A collection of 11 somber and eclectic folk numbers, as well as three spare, glockenspiel-speckled “interludes,” Wool (out March 4 on Hush Records) proves Jaina has moved beyond youthful soul-searching into a confident mastery of his craft—both as storyteller and band leader (the well-utilized talents of Nathan Langston, violin; Ali Ippolito, accordion, clarinet and multi-instrumentalist Jason Leonard pervade the album). Wool swallows up the 30-year-old’s influences and spits them out as an original work.
From incredibly Lou Reed-ish, bittersweet opener “Maryanne” to macabre, Waitsian piano ballads “Power” and “Apple Seed” and the klezmer-tinged honky tonk of “Ponchatoula,” Jaina speaks to all the twenty- and thirtysomethings who spent their adolescent years catching up with the music of generations we were pissed we missed out on: the drunken cadence of beat poets, the plight of the Southern bluesman, the drug-addled (yet glamorous) lives of New York artheads like Lou Reed and sonic pupil David Bowie.
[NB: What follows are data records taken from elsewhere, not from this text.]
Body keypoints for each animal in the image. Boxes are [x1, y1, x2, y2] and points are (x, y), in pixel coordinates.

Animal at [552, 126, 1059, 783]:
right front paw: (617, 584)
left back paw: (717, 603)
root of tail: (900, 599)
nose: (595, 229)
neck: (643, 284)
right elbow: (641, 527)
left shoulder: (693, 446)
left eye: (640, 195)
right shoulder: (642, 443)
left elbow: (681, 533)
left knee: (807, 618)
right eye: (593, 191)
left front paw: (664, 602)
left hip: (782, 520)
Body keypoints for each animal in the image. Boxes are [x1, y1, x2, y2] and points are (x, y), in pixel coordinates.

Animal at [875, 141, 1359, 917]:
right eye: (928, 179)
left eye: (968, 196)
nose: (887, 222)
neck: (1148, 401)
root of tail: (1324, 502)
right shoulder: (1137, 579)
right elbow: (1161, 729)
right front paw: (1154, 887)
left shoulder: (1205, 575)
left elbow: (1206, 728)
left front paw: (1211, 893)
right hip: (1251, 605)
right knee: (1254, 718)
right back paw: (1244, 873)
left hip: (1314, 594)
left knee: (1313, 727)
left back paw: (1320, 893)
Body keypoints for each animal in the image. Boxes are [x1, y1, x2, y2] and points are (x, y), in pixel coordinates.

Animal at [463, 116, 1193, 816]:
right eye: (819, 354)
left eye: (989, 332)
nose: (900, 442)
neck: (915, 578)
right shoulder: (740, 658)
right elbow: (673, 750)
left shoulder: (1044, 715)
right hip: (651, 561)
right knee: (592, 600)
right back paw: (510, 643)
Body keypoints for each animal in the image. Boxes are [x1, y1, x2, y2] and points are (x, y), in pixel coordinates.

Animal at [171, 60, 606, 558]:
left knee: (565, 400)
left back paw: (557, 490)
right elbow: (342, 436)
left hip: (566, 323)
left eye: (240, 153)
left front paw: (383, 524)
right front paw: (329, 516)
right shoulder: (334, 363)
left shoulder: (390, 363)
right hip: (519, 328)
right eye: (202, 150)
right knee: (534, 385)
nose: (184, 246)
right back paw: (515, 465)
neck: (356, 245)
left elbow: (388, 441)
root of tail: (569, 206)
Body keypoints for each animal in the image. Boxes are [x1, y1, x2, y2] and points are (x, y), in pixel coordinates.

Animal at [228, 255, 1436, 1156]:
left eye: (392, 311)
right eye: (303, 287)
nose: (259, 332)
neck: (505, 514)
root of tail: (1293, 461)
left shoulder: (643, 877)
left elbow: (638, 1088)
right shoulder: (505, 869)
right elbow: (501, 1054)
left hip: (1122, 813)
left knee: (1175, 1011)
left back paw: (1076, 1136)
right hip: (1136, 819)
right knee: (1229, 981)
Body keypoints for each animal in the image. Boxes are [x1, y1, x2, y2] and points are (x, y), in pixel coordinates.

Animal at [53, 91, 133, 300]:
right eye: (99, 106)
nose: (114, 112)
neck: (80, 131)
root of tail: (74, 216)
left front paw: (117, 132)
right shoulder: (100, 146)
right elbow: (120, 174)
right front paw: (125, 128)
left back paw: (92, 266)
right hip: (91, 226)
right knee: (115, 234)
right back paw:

Yet, the narratives are graced by Jaina’s own wry sense of humor: When he dryly assures Maryanne, after a rollicking piano-led “la dah dah” refrain, “Next time/ You’ll be richer/ You’ll be taller,” you can hear his crooked smile. You’ve gotta use what you’ve got; Jaina’s figured that much out. So when “Maybe Cocaine” asks, “Why am I writing songs?”Jaina has his answer: Wool is why.